SELECTED EXCERPT:

_ _ _ _

Prize Recipient


Recipient Picture

Eric D. Siggia
Rockefeller University

Citation:

"For powerful theoretical approaches to the physics of life and incisive connections between theory and experiment, from the mechanics of DNA to the dynamics of genetic networks, and from noise in gene expression to pattern formation in embryos and populations of stem cells."

Background:

Eric D. Siggia received his AB from Harvard College in physics in 1971 and his PhD from Harvard University in 1972 under the supervision of Paul Martin. From 1972-5 he was a Junior Fellow at Harvard and informally a postdoc with Bert Halperin and Pierre Hohenberg at Bell Labs. He was a member of the Physics Department at Cornell University until he moved to Rockefeller University in 1997 as professor and head of laboratory. His physics publications are in the areas of critical dynamics, quantum magnetism, phase separation, fluid turbulence, and the transition to chaos. The move to Rockefeller coincided with a shift to biological problems, specifically single molecule mechanics of DNA, protein trafficking by live cell imaging, bioinformatics of gene regulation, the cell cycle dynamics in budding yeast, and embryonic stem cell models of development. Most recently the mathematics of dynamical systems was applied to classify fate transitions in cells or self-organizing cellular aggregates. Though these problems look very different to a biologist, quantitative theory was possible and a physics perspective and technology brought new insights. Experiments driven by theory are essential and he was fortunate to work with labs for whom collaboration was bi-directional, and who welcomed many physics trainees who made the jump from theory to experiment. Siggia is a member of the US National Academy of Sciences and a fellow of the APS.

_ _ _ _

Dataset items
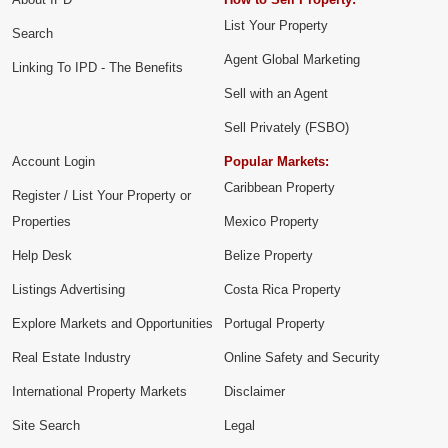
List Your Property
Search
Agent Global Marketing
Linking To IPD - The Benefits
Sell with an Agent
Sell Privately (FSBO)
Account Login
Popular Markets:
Caribbean Property
Register / List Your Property or
Properties
Mexico Property
Help Desk
Belize Property
Listings Advertising
Costa Rica Property
Explore Markets and Opportunities
Portugal Property
Real Estate Industry
Online Safety and Security
International Property Markets
Disclaimer
Site Search
Legal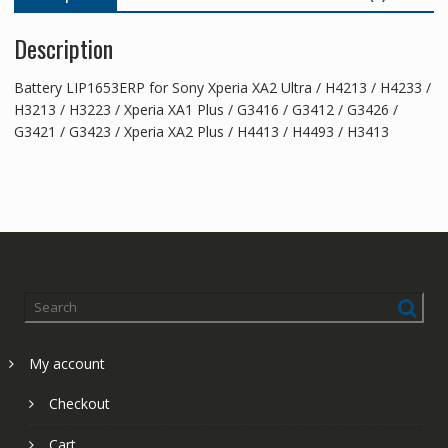
XA2
Description
Plus
quantity
Battery LIP1653ERP for Sony Xperia XA2 Ultra / H4213 / H4233 /
H3213 / H3223 / Xperia XA1 Plus / G3416 / G3412 / G3426 /
G3421 / G3423 / Xperia XA2 Plus / H4413 / H4493 / H3413
My account
Checkout
Cart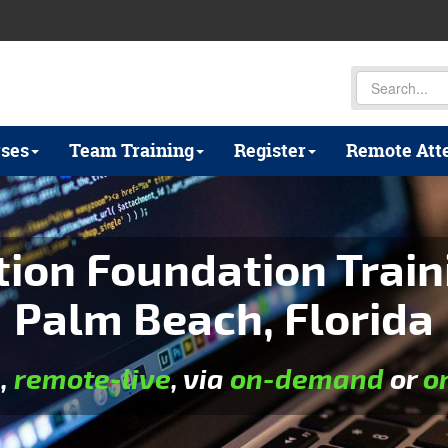
ses
Team Training
Register
Remote Att
on Foundation Train
Palm Beach, Florida
e
,
remote-live
, via
on-demand
or
o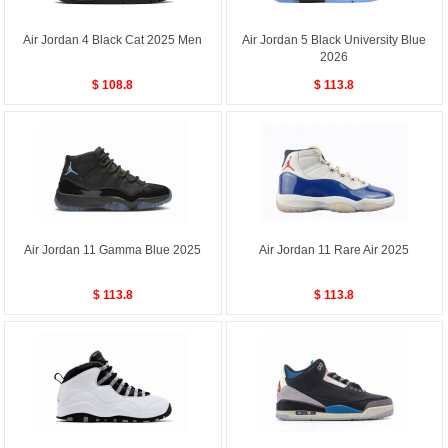
Air Jordan 4 Black Cat 2025 Men
Air Jordan 5 Black University Blue
2026
$ 108.8
$ 113.8
Air Jordan 11 Gamma Blue 2025
Air Jordan 11 Rare Air 2025
$ 113.8
$ 113.8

_ _ _ _

TASK INSTRUCTIONS:
Write out the full prize recipient page on Eric D. Siggia above, word for word, from its first line to its last.

RESULT FOR THIS EXERCISE:
Prize Recipient


Recipient Picture

Eric D. Siggia
Rockefeller University

Citation:

"For powerful theoretical approaches to the physics of life and incisive connections between theory and experiment, from the mechanics of DNA to the dynamics of genetic networks, and from noise in gene expression to pattern formation in embryos and populations of stem cells."

Background:

Eric D. Siggia received his AB from Harvard College in physics in 1971 and his PhD from Harvard University in 1972 under the supervision of Paul Martin. From 1972-5 he was a Junior Fellow at Harvard and informally a postdoc with Bert Halperin and Pierre Hohenberg at Bell Labs. He was a member of the Physics Department at Cornell University until he moved to Rockefeller University in 1997 as professor and head of laboratory. His physics publications are in the areas of critical dynamics, quantum magnetism, phase separation, fluid turbulence, and the transition to chaos. The move to Rockefeller coincided with a shift to biological problems, specifically single molecule mechanics of DNA, protein trafficking by live cell imaging, bioinformatics of gene regulation, the cell cycle dynamics in budding yeast, and embryonic stem cell models of development. Most recently the mathematics of dynamical systems was applied to classify fate transitions in cells or self-organizing cellular aggregates. Though these problems look very different to a biologist, quantitative theory was possible and a physics perspective and technology brought new insights. Experiments driven by theory are essential and he was fortunate to work with labs for whom collaboration was bi-directional, and who welcomed many physics trainees who made the jump from theory to experiment. Siggia is a member of the US National Academy of Sciences and a fellow of the APS.